From 5211f4c1088f564cb15146e41bc592b7cf1824af Mon Sep 17 00:00:00 2001
From: Nikita Shulga <nshulga@meta.com>
Date: Tue, 21 Oct 2025 16:04:47 -0700
Subject: [PATCH] [MPS] Fix SDPA fp16 overflow (#165961)

Do not cast intermediate result back to lower precision data data until
softmax is finished, otherwise it might produce NaN

Adjust the test to use 256 as filler value rather than 64

Fixes https://github.com/pytorch/pytorch/issues/160841
Pull Request resolved: https://github.com/pytorch/pytorch/pull/165961
Approved by: https://github.com/dcci, https://github.com/Skylion007
ghstack dependencies: #165960
---
 aten/src/ATen/native/mps/operations/Attention.mm | 15 ++++++---------
 test/test_transformers.py                        |  2 +-
 2 files changed, 7 insertions(+), 10 deletions(-)

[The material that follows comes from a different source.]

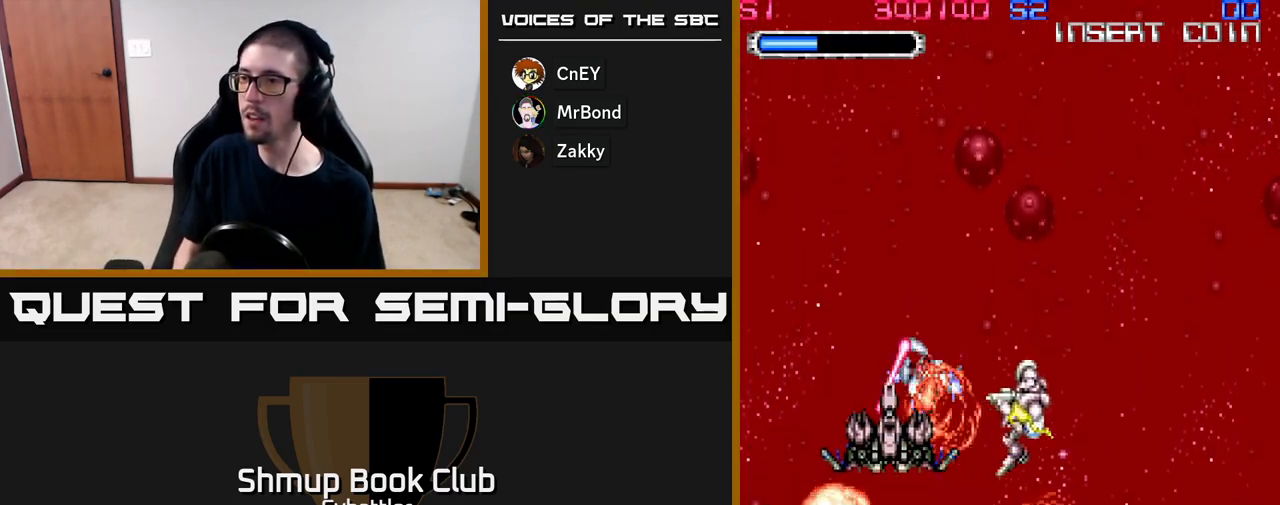
{"buttons": [], "right_stick": "center", "events": [[117, "DPAD_UP", "up"], [167, "DPAD_RIGHT", "down"], [400, "DPAD_RIGHT", "up"]]}
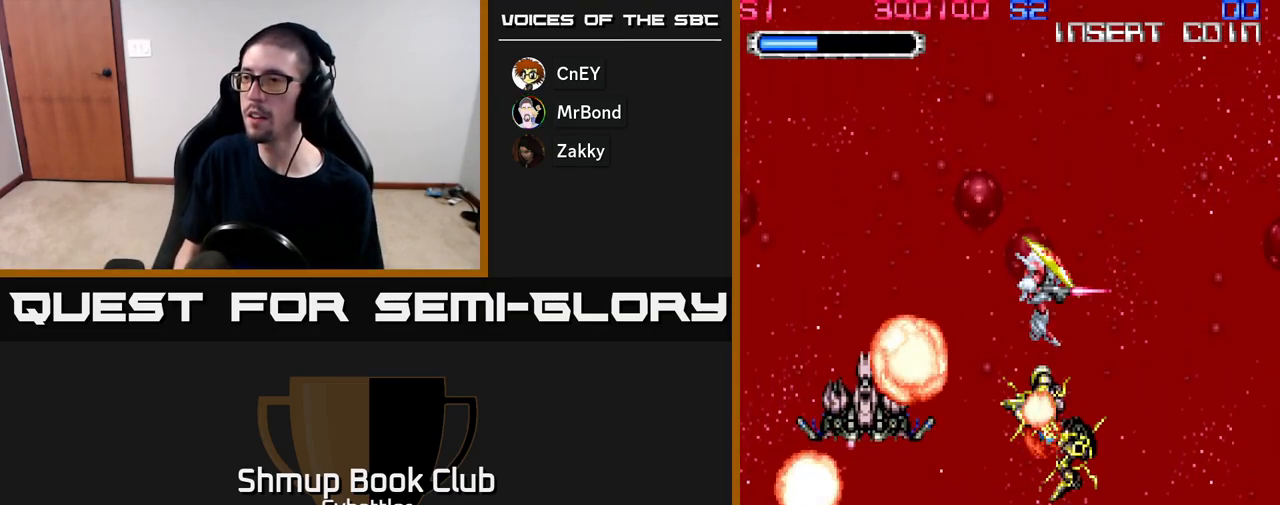
{"buttons": [], "right_stick": "center", "events": []}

diff --git a/aten/src/ATen/native/mps/operations/Attention.mm b/aten/src/ATen/native/mps/operations/Attention.mm
index 11498ade6fd..ce571741778 100644
--- a/aten/src/ATen/native/mps/operations/Attention.mm
+++ b/aten/src/ATen/native/mps/operations/Attention.mm
@@ -92,13 +92,8 @@ static std::tuple<Tensor, Tensor> sdpa_general_mps(const Tensor& query,
           }
 
           // upcasting to float32 if needed to improve precision when multiplying by the scale factor
-          if ([maskedMM dataType] != MPSDataTypeFloat32) {
-            maskedMM = [mpsGraph castTensor:maskedMM toType:MPSDataTypeFloat32 name:nil];
-          }
+          maskedMM = castMPSTensor(mpsGraph, maskedMM, MPSDataTypeFloat32);
           maskedMM = [mpsGraph multiplicationWithPrimaryTensor:maskedMM secondaryTensor:scaleTensor name:nil];
-          if ([maskedMM dataType] != qTensor.dataType) {
-            maskedMM = [mpsGraph castTensor:maskedMM toType:qTensor.dataType name:nil];
-          }
 
           if (is_causal) {
             auto causalMask = [mpsGraph constantWithScalar:1.0f
@@ -112,7 +107,9 @@ static std::tuple<Tensor, Tensor> sdpa_general_mps(const Tensor& query,
                                                       name:nil];
           } else if (attn_mask) {
             graph->maskTensor = mpsGraphRankedPlaceHolder(mpsGraph, *attn_mask);
-            maskedMM = [mpsGraph additionWithPrimaryTensor:maskedMM secondaryTensor:graph->maskTensor name:nil];
+            maskedMM = [mpsGraph additionWithPrimaryTensor:maskedMM
+                                           secondaryTensor:castMPSTensor(mpsGraph, graph->maskTensor, maskedMM.dataType)
+                                                      name:nil];
           }
 
           // Account for case where all values were masked causing division by 0 in softmax (issue:#156707)
@@ -133,8 +130,8 @@ static std::tuple<Tensor, Tensor> sdpa_general_mps(const Tensor& query,
           graph->qTensor = qTensor;
           graph->kTensor = kTensor;
           graph->vTensor = vTensor;
-          graph->outputTensor = output;
-          graph->attnTensor = sm;
+          graph->outputTensor = castMPSTensor(mpsGraph, output, qTensor.dataType);
+          graph->attnTensor = castMPSTensor(mpsGraph, sm, qTensor.dataType);
         });
     auto qPlaceholder = Placeholder(cachedGraph->qTensor, query);
     auto kPlaceholder = Placeholder(cachedGraph->kTensor, key);
diff --git a/test/test_transformers.py b/test/test_transformers.py
index 83bbba37c06..6fd66feece8 100644
--- a/test/test_transformers.py
+++ b/test/test_transformers.py
@@ -2067,7 +2067,7 @@ class TestSDPA(NNTestCase):
 
     def test_scaled_dot_product_attention_fp16_overflow(self, device):
         # Regression test for https://github.com/pytorch/pytorch/issues/160841
-        x = torch.full((1, 32, 23, 80), 64.0, dtype=torch.half, device=device)
+        x = torch.full((1, 32, 23, 80), 256.0, dtype=torch.half, device=device)
         y = torch.nn.functional.scaled_dot_product_attention(x, x, x)
         self.assertFalse(y.isnan().any().item())